**Direction A**
Please answer these questions about the review using the text below:
(i) How many apps does the review say it is sufficient to discuss in a stand-alone analysis?
(ii) Which line range does the review suggest closely reviewing when the authors restate their hypotheses and expectations?
(iii) What two examples of package extensions does the review mention?
**Direction B**
Continue the review of the app anti-pattern paper, starting after its final sentence.

**Document extract**

=====

What strengths and limitations exist in this work (after the paper is cleaned up…) Were there any unexpected outcomes or learning?

Conclusions
It is suggested that the authors closely consider the concerns and suggestions of this reviewer and others to re-construct this article. The methodology proposed is indeed interesting and the potential for using ontology and the existing tools in the order proposed may indeed be helpful for app developers, especially those who are in a revision process. The authors should briefly restate their hypotheses and expectations. (This suggests a close review of the list from lines 65-77). The benefits and discussion of the 2 app integration should be closely considered for value. What would perhaps be more beneficial would be a comparison of code between an existing app and any package extensions being considered, for example for IOT or voice control integration. As a stand-alone analysis it is sufficient to discuss the 29 apps and the presence and types of anti-patterns found. However, this requires a discussion and rationale for the selection of the apps—more than just that they are “popular.”
Conclusions should also synthesize what was really learned in the analysis and how can this help developers build and revise apps in a cleaner fashion by removing and correcting anti-patterns. What are any supporting research results? What are next steps going forward to further support or analyze this methodology.

=====

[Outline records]
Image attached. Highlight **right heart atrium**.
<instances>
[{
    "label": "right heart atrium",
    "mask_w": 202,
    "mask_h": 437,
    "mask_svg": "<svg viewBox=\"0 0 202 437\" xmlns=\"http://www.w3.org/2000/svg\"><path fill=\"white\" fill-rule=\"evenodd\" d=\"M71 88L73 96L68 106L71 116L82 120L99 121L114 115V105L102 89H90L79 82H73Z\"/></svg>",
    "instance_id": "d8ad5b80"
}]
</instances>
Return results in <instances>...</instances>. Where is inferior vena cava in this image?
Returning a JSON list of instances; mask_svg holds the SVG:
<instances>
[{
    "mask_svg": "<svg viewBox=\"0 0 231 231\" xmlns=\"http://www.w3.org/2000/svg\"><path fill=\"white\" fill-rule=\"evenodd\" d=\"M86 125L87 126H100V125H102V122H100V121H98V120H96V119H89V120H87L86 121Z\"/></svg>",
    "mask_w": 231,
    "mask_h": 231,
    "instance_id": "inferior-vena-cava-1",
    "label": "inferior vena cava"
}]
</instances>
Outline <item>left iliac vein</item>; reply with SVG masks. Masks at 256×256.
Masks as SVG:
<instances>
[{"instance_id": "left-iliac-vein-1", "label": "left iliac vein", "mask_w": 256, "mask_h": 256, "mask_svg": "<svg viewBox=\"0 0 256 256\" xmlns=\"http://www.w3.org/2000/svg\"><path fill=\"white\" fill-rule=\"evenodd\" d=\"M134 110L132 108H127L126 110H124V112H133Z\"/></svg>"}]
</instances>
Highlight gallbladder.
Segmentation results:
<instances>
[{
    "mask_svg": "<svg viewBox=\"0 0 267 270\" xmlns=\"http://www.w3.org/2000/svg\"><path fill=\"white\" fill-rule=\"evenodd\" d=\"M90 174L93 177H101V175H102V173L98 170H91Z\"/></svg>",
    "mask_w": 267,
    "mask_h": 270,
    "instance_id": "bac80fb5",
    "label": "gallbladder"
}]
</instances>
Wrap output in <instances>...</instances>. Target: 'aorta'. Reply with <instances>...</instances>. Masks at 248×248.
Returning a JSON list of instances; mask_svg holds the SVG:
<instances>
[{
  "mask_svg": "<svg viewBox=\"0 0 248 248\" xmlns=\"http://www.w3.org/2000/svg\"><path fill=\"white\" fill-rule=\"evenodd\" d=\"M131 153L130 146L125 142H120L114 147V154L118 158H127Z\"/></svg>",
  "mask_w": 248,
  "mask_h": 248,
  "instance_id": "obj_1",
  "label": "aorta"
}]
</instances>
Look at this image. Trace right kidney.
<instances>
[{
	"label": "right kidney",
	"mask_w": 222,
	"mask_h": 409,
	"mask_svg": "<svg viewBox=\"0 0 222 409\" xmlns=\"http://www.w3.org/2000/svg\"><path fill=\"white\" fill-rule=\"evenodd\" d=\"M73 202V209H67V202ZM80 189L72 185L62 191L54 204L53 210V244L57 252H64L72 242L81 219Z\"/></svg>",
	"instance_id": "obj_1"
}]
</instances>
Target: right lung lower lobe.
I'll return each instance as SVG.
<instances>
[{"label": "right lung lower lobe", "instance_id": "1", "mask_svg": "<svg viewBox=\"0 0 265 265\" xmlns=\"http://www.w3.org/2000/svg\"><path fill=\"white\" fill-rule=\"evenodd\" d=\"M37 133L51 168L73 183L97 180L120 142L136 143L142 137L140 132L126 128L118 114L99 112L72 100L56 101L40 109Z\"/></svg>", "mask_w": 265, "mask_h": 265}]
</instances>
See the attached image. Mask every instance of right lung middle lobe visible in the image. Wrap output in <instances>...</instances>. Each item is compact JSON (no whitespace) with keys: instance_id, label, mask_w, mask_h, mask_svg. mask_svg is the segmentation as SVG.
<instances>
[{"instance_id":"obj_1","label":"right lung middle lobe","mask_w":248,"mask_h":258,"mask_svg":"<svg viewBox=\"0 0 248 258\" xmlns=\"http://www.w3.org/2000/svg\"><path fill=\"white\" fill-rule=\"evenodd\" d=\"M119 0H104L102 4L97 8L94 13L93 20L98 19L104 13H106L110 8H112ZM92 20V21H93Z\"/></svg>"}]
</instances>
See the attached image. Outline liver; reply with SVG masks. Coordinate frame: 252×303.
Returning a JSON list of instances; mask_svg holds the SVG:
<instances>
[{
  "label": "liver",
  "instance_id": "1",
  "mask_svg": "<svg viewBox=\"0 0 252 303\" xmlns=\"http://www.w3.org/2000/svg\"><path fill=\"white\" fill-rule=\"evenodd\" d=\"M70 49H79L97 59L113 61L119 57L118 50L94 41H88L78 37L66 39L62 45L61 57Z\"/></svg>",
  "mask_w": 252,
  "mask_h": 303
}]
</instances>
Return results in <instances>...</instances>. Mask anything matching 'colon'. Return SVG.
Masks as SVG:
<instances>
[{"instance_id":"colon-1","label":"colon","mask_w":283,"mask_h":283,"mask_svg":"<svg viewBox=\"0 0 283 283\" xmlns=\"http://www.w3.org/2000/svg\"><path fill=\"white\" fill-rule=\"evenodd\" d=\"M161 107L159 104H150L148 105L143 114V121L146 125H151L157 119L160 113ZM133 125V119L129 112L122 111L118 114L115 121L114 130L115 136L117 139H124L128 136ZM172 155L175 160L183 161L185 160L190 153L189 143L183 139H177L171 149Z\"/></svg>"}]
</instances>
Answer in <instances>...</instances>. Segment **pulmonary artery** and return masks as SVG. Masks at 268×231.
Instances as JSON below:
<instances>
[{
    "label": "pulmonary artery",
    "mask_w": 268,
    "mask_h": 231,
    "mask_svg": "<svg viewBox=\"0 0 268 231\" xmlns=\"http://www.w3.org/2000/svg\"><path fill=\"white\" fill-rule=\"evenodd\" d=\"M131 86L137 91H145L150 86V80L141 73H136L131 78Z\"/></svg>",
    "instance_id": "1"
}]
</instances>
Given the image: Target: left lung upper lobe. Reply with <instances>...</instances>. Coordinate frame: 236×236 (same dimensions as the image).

=====

**Answer A**
(i) 29 apps
(ii) Lines 65-77
(iii) IOT integration and voice control integration

**Answer B**
Discussion of review of Tables and Charts
The authors should review each of the tables for alignment and correctness of the information and identification of data. For example, in Table 3, the heading might read “The Method of Correction.” Check for placement of % marks, as they should always follow the numbers rather than precede. In Table 4 the alignment of the second column is confusing. Also , in Table 4 what is “The Group”? Is it the 29 Apps Under Review?

Additional comments

There is significant potential in this proposed methodology and the research demonstrates the value of the step-by-step method and the use of ontology in identifying and correcting anti-patterns.
However, the article as written is confusing and needs significant corrections and re-thinking of the overall structure. Especially confusing is the integration of the 2 apps Viber and WhatsApp. Why? Rather the authors should consider the issues and problems of developers who are revising Android apps and integrating new packages of code skill sets. A code review such as the methodology proposed could be very valuable in terms of not carrying forward existing anti-patterns and also not incorporating new code flawed with poor design.

Reviewer 3 ·

Basic reporting

It would be useful to have improved consistency in Tables 2-6. E.g. Tables 2 and 3 name specific anti-patterns; whereas Tables 4 and 6 list groups of anti-patterns (without explicitly linking specific items to these groups); and Table 5 uses abbreviations.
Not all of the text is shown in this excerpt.